At the time of his death, Joss was already a 160-game winner with a lifetime 1.89 ERA for the Cleveland Indians. He was a 20-game winner annually between 1905 and 1908 with two no-hitters, one a perfect game, to his credit.
He is one of a handful of pitchers with more complete games (234) to his credit than wins.
Given that Joss was a front-rank star barely into his 30s when he died, it’s fair to engage in projecting what he might have done over the course of a full, healthy career. In his particular case, however, the question is probably illusory.
Lost in the mourning over the tragedy of Joss’s premature death is the reality that he was very likely already on the downside of his career. Through his age 29 season, 1909, he had already pitched 2,220 innings, an average of 277 innings per season for eight seasons.
Midway through his 1910 season, that wear and tear appeared to be catching up with him.
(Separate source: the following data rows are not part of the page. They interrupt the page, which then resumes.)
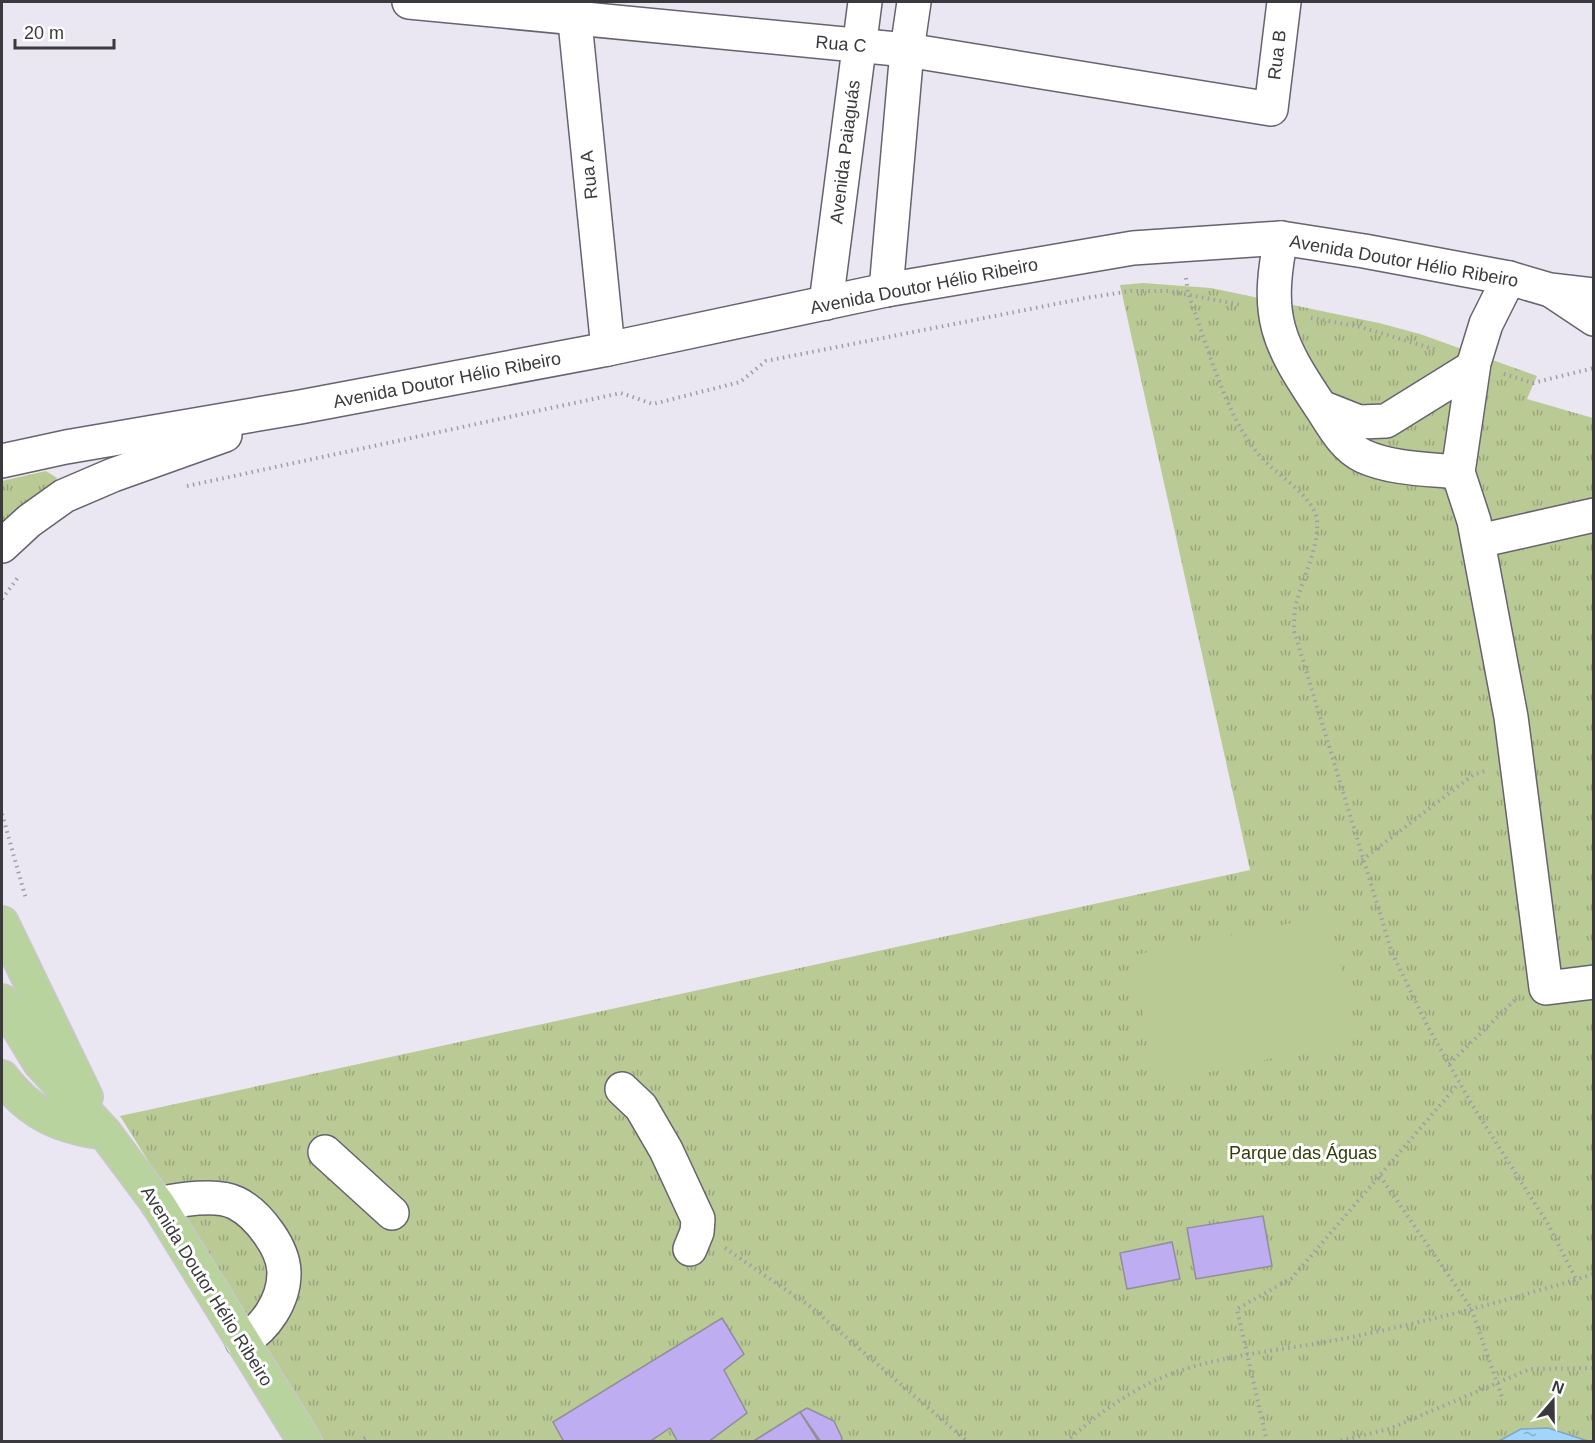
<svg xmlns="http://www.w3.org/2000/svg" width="1595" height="1443" font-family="Helvetica,sans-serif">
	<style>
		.grass { fill: url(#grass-tufts) }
		.pitch { fill: #baca95 }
		.water { fill: url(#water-ripples); stroke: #82a6c3; stroke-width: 1.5 }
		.building { fill: #beadf1; stroke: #908e99; stroke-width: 1.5 }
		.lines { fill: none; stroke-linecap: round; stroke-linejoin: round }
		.minor-casing { stroke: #65636d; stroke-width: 36 }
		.major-casing { stroke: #c8c8c9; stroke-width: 36 }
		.path { stroke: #a09da6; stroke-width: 4; stroke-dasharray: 1.5 4.5; stroke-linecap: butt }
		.minor { stroke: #fff; stroke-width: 33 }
		.major { stroke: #b8d39e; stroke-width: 33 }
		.labels { text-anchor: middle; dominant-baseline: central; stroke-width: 6; stroke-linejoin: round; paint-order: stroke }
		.street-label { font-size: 18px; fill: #3a393d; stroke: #fff }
		.park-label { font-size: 18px; fill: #313d07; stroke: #fff }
	</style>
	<defs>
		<pattern id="grass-tufts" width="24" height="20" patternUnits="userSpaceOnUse" patternTransform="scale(1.5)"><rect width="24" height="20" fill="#baca95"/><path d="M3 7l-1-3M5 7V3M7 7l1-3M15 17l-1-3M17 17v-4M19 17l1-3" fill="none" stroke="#98a57b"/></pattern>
		<pattern id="water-ripples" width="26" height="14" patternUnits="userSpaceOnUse" patternTransform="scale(1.5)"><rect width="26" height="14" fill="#a1d5fc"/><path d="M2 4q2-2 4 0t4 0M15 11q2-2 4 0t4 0" fill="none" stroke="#84aecd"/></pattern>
	</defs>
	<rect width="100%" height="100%" fill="#eae7f3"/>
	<g class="grass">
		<polygon points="1143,283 1211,288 1379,323 1420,334 1537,376 1527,399 1593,418 1593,1441 324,1441 120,1116 1250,870 1120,285"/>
		<polygon points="46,471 57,478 54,487 2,523 2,481"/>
	</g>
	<polygon class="pitch" points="1327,916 1359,1039 1160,1083 1129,956"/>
	<polygon class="water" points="1548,1428 1588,1441 1499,1441 1521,1429"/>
	<g class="building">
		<polygon points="1263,1216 1272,1266 1196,1279 1187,1228"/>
		<polygon points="1172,1242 1180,1279 1127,1289 1120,1253"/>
		<polygon points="722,1318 744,1354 724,1370 747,1413 708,1442 678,1442 670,1428 649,1442 564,1442 553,1422"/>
		<polygon points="807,1408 834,1421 842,1438 841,1442 821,1442 800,1412"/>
		<polygon points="800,1412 819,1442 752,1442"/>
	</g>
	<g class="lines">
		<g class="minor-casing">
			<g id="minor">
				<polyline points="409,2 907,50 1271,109 1284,2"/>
				<polyline points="573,2 608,349"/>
				<path d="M1281,238C1265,318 1277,342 1322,409C1333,426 1344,447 1363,456C1391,469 1428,469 1458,472"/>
				<polyline points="1509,278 1486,324 1474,363 1458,472 1474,521 1511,717 1546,988 1594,982"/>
				<polyline points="886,290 907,50 914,2"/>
				<polyline points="1552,291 1594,319"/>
				<polyline points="826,303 865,2"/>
				<polyline points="1321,407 1359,422 1386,421 1473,367"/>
				<polyline points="2,461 66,447 300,407 608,349 886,290 1133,248 1281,238 1364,251 1509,278 1550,290 1594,295"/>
				<polyline points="1479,541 1594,515"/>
				<polyline points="2,546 29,521 64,496 113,475 225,435"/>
				<polyline points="622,1089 641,1107 666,1150 698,1219 697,1232 690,1249"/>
				<polyline points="325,1152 392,1213"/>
				<path d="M158,1204C178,1200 217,1193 236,1203C258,1214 284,1248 284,1273C284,1301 265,1329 242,1341"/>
			</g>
		</g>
		<g class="major-casing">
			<g id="major">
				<polyline points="2,923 86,1097"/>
				<polyline points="2,1001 40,1063 105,1133 158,1204 305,1442"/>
				<path d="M2,1077C30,1114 60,1127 105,1133"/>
			</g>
		</g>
		<g class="path">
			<path d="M1186,278L1188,293C1206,341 1226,418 1260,456C1275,474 1314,496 1317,520C1319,548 1303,577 1296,604C1294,613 1294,623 1294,631L1392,953L1428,1027L1474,1108L1548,1224L1576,1279"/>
			<polyline points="1311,318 1357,326 1437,350"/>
			<polyline points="1504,374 1533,383 1594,368"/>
			<polyline points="187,486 621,393 653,404 740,382 766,361 1086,298 1131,291 1168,291 1242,305"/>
			<polyline points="2,599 19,576"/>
			<polyline points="2,814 26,899"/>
			<polyline points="1362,860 1473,775 1485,771"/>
			<polyline points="1449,1064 1515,1000"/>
			<polyline points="1380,1176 1471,1308 1502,1397"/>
			<polyline points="725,1248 811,1307 968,1442"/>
			<polyline points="359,1442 366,1437"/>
			<path d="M1066,1442C1100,1412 1138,1384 1182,1370C1235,1353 1292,1349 1347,1338C1430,1321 1513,1299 1594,1274"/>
			<polyline points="1267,1442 1237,1309 1292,1278 1459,1083"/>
			<polyline points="1335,1442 1389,1429 1530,1369 1594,1368"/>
		</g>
		<use href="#minor" class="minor"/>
		<use href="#major" class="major"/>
	</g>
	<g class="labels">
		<g class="street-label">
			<text transform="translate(841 44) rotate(5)">Rua C</text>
			<text transform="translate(1277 55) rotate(-83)">Rua B</text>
			<text transform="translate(845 152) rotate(-83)">Avenida Paiaguás</text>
			<text transform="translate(589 175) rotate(-96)">Rua A</text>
			<text transform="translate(1404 261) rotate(10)">Avenida Doutor Hélio Ribeiro</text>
			<text transform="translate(924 286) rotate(-11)">Avenida Doutor Hélio Ribeiro</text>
			<text transform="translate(447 380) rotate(-11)">Avenida Doutor Hélio Ribeiro</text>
			<text transform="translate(207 1286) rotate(58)">Avenida Doutor Hélio Ribeiro</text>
		</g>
		<g class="park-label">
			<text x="1303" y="1153">Parque das Águas</text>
		</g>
	</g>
	<rect width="1595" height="1443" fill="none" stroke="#3a393d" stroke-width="6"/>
	<g transform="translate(1553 1401) rotate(20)" stroke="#ffffff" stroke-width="4.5" paint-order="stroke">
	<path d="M0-4.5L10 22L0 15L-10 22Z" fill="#3a393d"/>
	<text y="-9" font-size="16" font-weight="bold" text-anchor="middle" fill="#3a393d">N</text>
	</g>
	<path d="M15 39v9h99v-9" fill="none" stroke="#3a393d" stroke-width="3"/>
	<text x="24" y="39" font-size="18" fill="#3a393d" stroke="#ffffff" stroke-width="4.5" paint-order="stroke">20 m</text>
</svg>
Complaining of a sore arm, Joss made only 12 starts that season, just three of those after June 1. When he returned during the spring of 1911, he declared his hope that he might be able to return, but not before mid-season.
In other words, it’s entirely possible that Joss was suffering from chronic arm injuries of the type that routinely ended the careers of MLB pitchers in his era, and for decades afterward.
In that context, we are safest projecting that the numbers Joss had posted when he died suddenly may actually have turned out to be his career numbers – or at least something closely approaching them – had he lived a normal lifespan.